Hacker News new | ask | show | jobs
by Initial_BP 1341 days ago
Not sure about the current state of the actual ML, but compared to other self driving companies Tesla has a treasure trove of data because they have so many vehicles on the road at all hours of every day. The edge cases are the parts that are hard to identify and solve so having all that drive time data to identify edge cases would seem to give them a big advantage.
2 comments

Most self-driving is about avoiding collissions, and signalling intent, especially when streets are narrow and there's merging or shared use. The physics of cars, people, bikes and kids around roads are well understood (acceleration, velocity). This can be simulated, and a game engine can generate data for virtual sensors to be trained. There's no reason to require time on the road.
But you'll never be able to come up with all of the possible scenarios to simulate. What Tesla has demonstrated is creating virtual scenarios where they can dynamic adjust all factors (light, weather, traffic, etc) and base them off real world situations they've encountered where their Model failed.
Maybe not manually, but surely you could develop an adversarial ML model that quickly and concurrently tests scenarios.
What data is that model based off? Tesla has the data based on real world failures to build that model. Does anyone else?
You can't discount all the data they Waymo has collected over nearly a decade or the scenarios they've manually created. They also have the world's most complete map and spatial dataset, which could easily be extended to create a model that creates tricky roadways. Stimulating obstructions or hardware failures doesn't require very much data at all.

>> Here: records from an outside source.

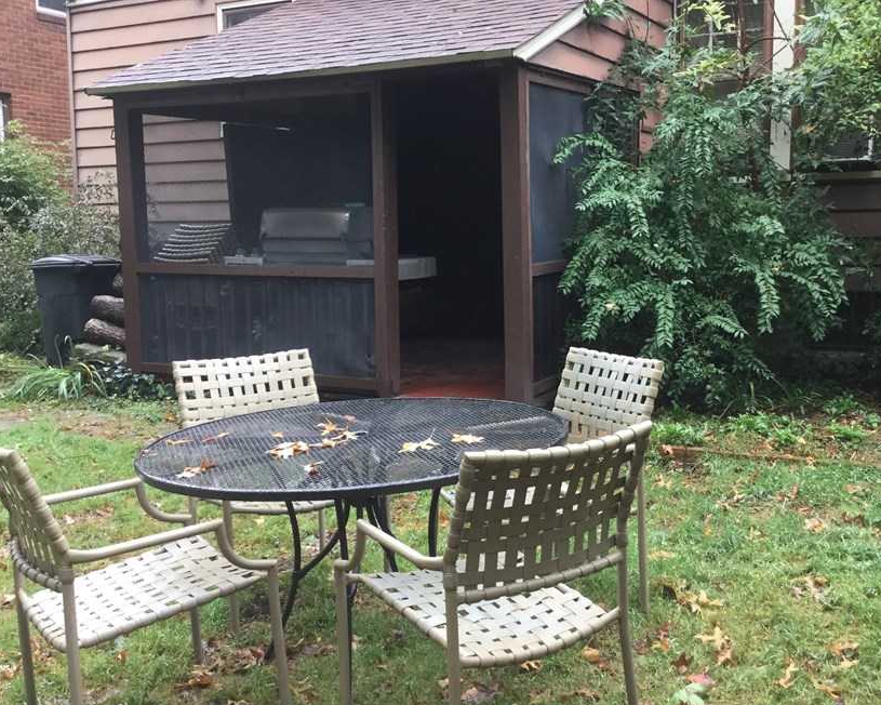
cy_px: 345
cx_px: 495
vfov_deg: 39.2
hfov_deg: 47.8
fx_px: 991
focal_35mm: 38
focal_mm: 3.3
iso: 25
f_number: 2.4
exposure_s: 1/40
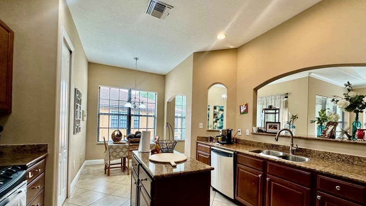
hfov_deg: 99.3
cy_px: 122
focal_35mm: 16
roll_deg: -1.8
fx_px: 155
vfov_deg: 66.5
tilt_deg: +0.3
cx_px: 189
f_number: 2.2
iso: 160
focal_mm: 2.22
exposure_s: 1/120
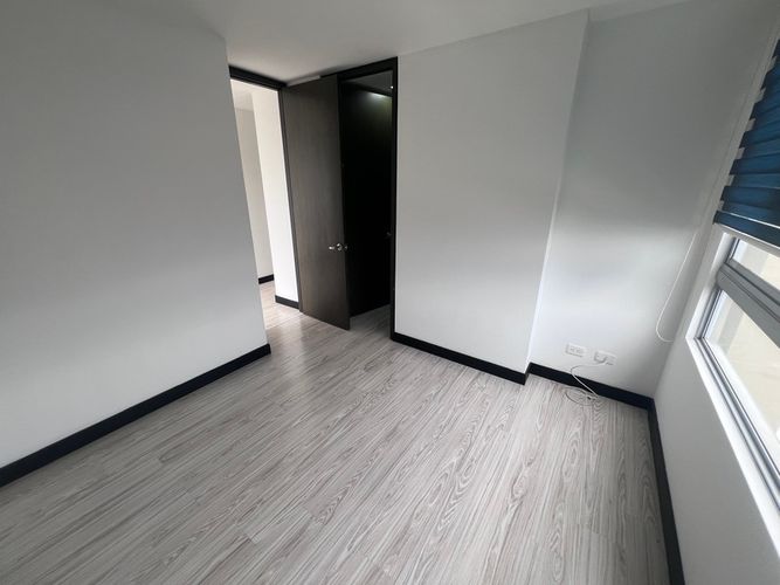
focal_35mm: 13
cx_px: 390
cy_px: 292
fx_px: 293
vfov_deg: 89.9
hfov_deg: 106.2
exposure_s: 1/99
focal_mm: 1.57
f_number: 1.8
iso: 32
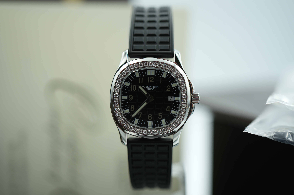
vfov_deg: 26.9
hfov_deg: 39.6
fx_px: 408
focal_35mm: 50
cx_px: 147
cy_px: 98
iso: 100
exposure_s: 1/60
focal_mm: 50
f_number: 2.8
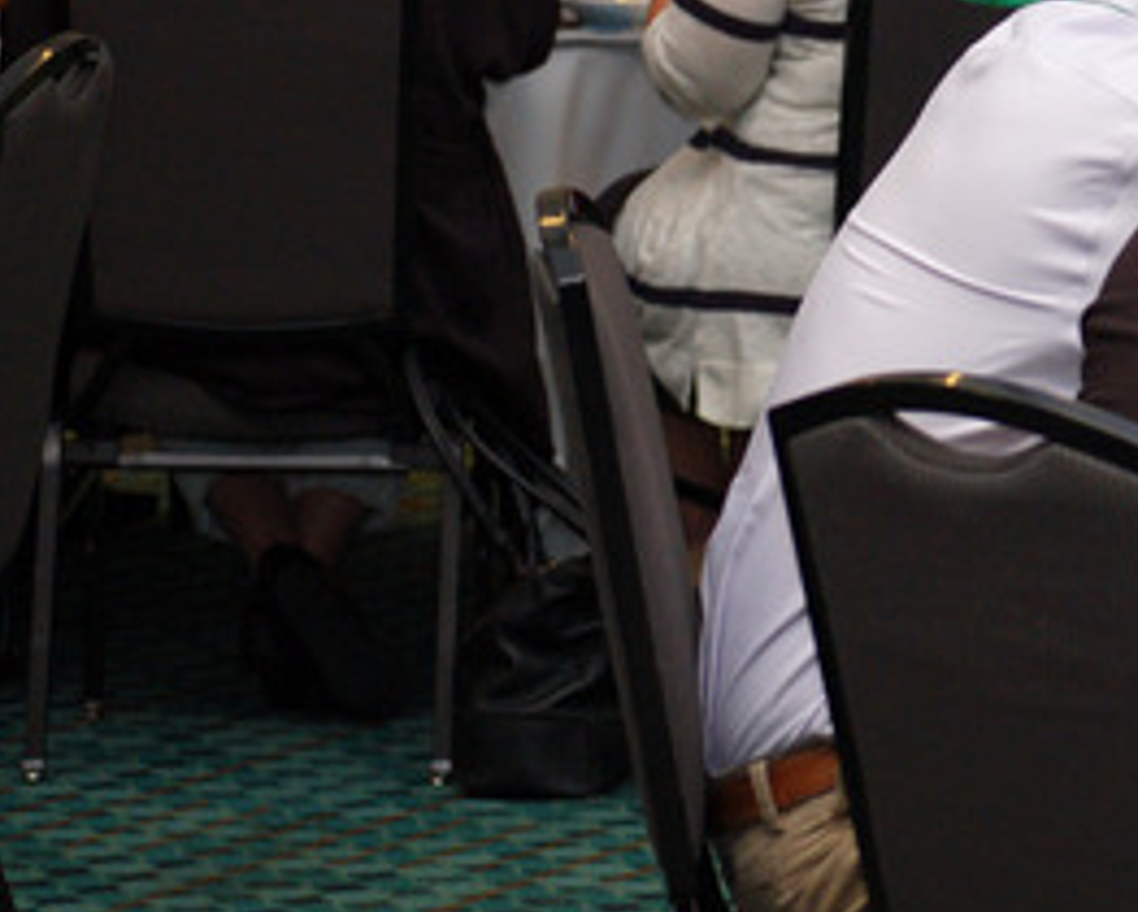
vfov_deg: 6.2
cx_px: 1346
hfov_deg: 7.7
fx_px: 8359
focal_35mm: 248
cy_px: 206
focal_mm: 66
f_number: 4.2
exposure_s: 1/60
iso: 400
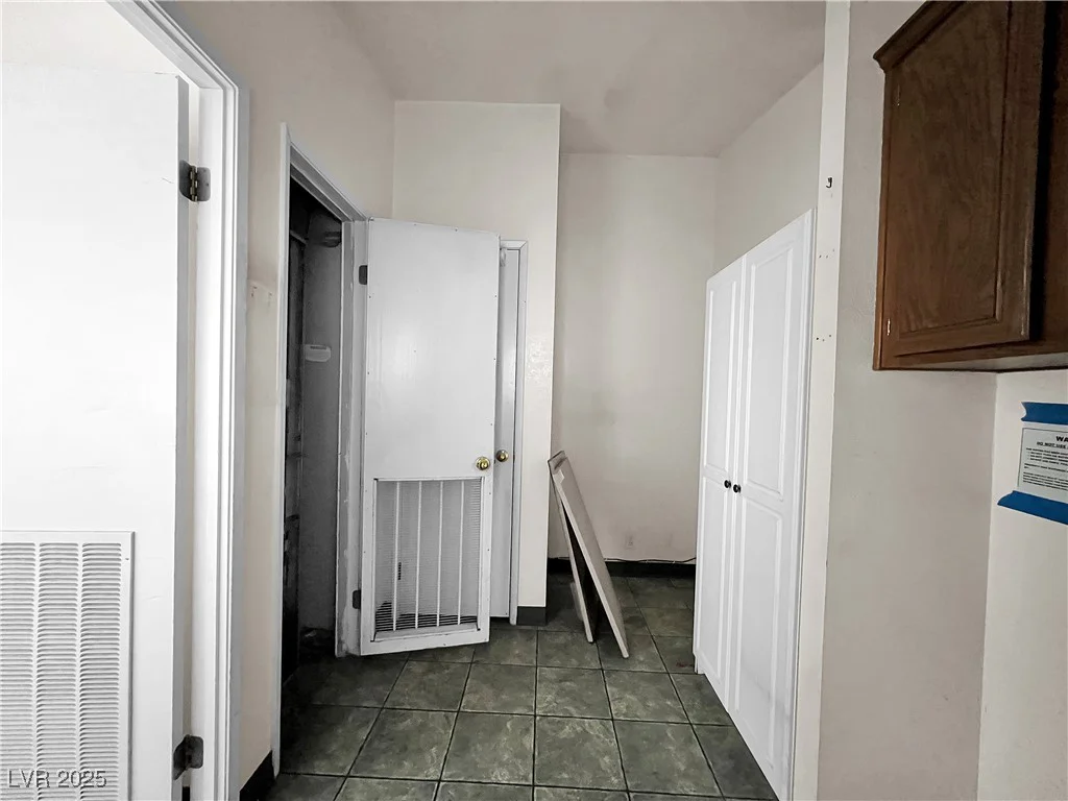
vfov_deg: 89.9
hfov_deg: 106.2
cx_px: 534
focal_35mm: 13
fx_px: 401
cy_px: 400
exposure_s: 1/39
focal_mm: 1.57
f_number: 1.8
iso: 1250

If you are modeling scenarios like a game engine, a "discriminator" model isn't necessary: you just check whether a simulation doesn't result in a crash.

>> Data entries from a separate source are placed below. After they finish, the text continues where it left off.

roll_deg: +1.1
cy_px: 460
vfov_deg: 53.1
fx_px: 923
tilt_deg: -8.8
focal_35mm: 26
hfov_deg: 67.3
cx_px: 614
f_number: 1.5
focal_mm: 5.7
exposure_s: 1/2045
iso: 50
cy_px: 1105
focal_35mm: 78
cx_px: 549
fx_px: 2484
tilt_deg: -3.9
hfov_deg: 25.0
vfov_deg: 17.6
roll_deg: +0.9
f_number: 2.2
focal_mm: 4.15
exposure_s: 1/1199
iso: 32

I'm not discounting their data, I just think Tesla has so much more. If you were looking at just those opted into the FSD Beta you have a larger fleet actively running the model with feedback loops capturing every failure. But cars without FSD are still running the model and capturing data as well.
If the data doesn't have the details required to build accurate models, then the data is just costing Tesla money. Since Tesla's are just cameras only, with telemetry, they can replay scenarios with existing roads, but what happens when someone cones off half of the road?
I imagine they have a way to replay incidents from their cars in a simulation and even if it's not super accurate, they could likely look at camera data and rebuild a similar situation (Sim or real life to identify and test the edge case)

I work at another autonomous car company (as a security engineer not ML related work) and I know we have a Lot of simulated situations that we run the ML against and add more from situations collected from actual driving.